(Stored items)
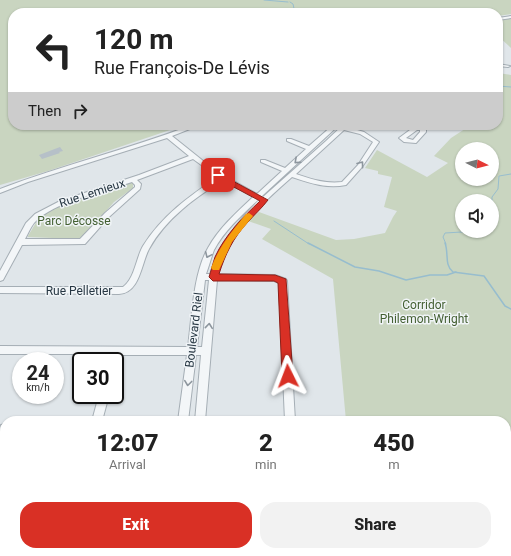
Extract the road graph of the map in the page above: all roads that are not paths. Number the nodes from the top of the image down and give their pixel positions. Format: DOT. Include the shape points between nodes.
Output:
graph roads {
  1 [pos="503,66"];
  2 [pos="508,66"];
  3 [pos="184,130"];
  4 [pos="336,130"];
  5 [pos="337,130"];
  6 [pos="353,130"];
  7 [pos="168,136"];
  8 [pos="289,140"];
  9 [pos="310,149"];
  10 [pos="194,156"];
  11 [pos="263,161"];
  12 [pos="289,173"];
  13 [pos="222,178"];
  14 [pos="133,180"];
  15 [pos="26,181"];
  16 [pos="0,188"];
  17 [pos="0,191"];
  18 [pos="261,198"];
  19 [pos="20,242"];
  20 [pos="201,277"];
  21 [pos="213,277"];
  22 [pos="0,278"];
  23 [pos="0,290"];
  24 [pos="0,350"];
  25 [pos="115,351"];
  26 [pos="192,351"];
  27 [pos="206,351"];
  28 [pos="102,404"];
  29 [pos="98,416"];
  30 [pos="185,416"];
  31 [pos="200,416"];
  32 [pos="290,416"];
  1 -- 2 [label="street"];
  3 -- 7 [label="street"];
  4 -- 9 [label="street, Boulevard Riel"];
  5 -- 12 [label="street, Boulevard Riel"];
  12 -- 6 [label="street, one-way" via="318,183 346,183 376,142"];
  7 -- 10 [label="street"];
  7 -- 15 [label="street"];
  8 -- 9 [label="street"];
  9 -- 12 [label="street, Boulevard Riel, one-way"];
  10 -- 13 [label="street"];
  10 -- 14 [label="street, Rue Lemieux"];
  11 -- 12 [label="street"];
  12 -- 18 [label="street, Boulevard Riel"];
  13 -- 18 [label="street"];
  13 -- 23 [label="street, Rue Pelletier" via="186,201 165,221 147,246 127,289"];
  14 -- 19 [label="street, Rue Lemieux" via="48,209 32,221"];
  14 -- 19 [label="street" via="138,184 138,188 107,215 85,241"];
  15 -- 16 [label="street"];
  15 -- 17 [label="street"];
  18 -- 20 [label="street, Boulevard Riel, one-way" via="230,224 217,240 207,258"];
  18 -- 21 [label="street, Boulevard Riel" via="229,241 220,256"];
  19 -- 22 [label="street, Rue Lemieux"];
  20 -- 21 [label="street"];
  20 -- 26 [label="street, Boulevard Riel"];
  27 -- 21 [label="street, Boulevard Riel, one-way"];
  21 -- 32 [label="street" via="275,278 283,281"];
  24 -- 25 [label="street"];
  25 -- 26 [label="street"];
  26 -- 27 [label="street"];
  26 -- 30 [label="street, Boulevard Riel, one-way"];
  27 -- 31 [label="street, Boulevard Riel"];
  28 -- 29 [label="street"];
}
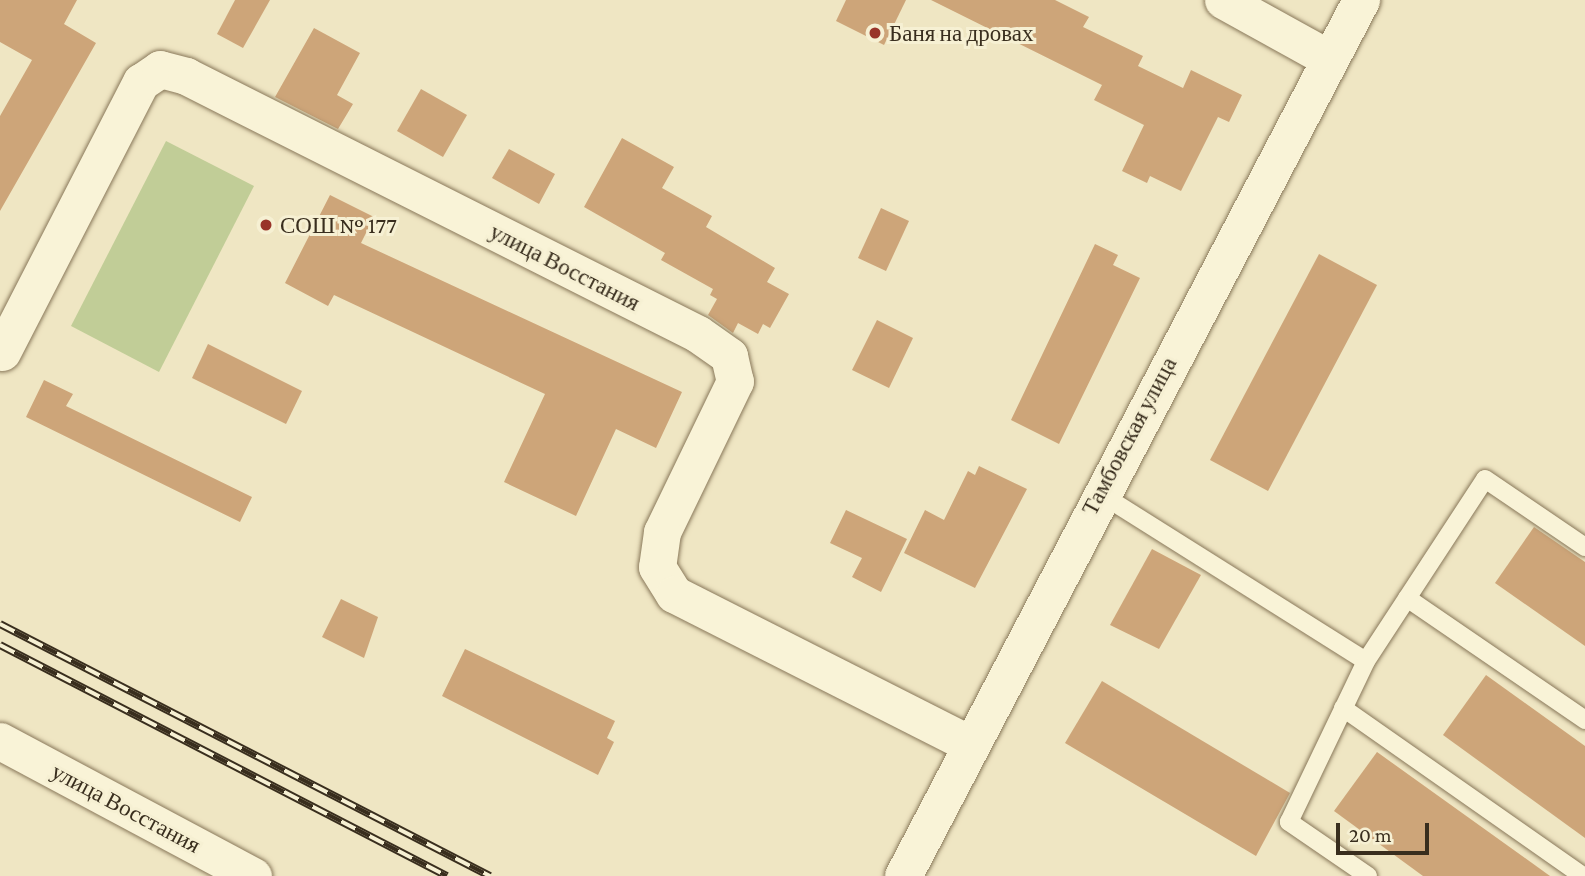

Activity:
Whenever a line in the records contains the word "Lemieux", copy that line.

Final answer:
  10 -- 14 [label="street, Rue Lemieux"];
  14 -- 19 [label="street, Rue Lemieux" via="48,209 32,221"];
  19 -- 22 [label="street, Rue Lemieux"];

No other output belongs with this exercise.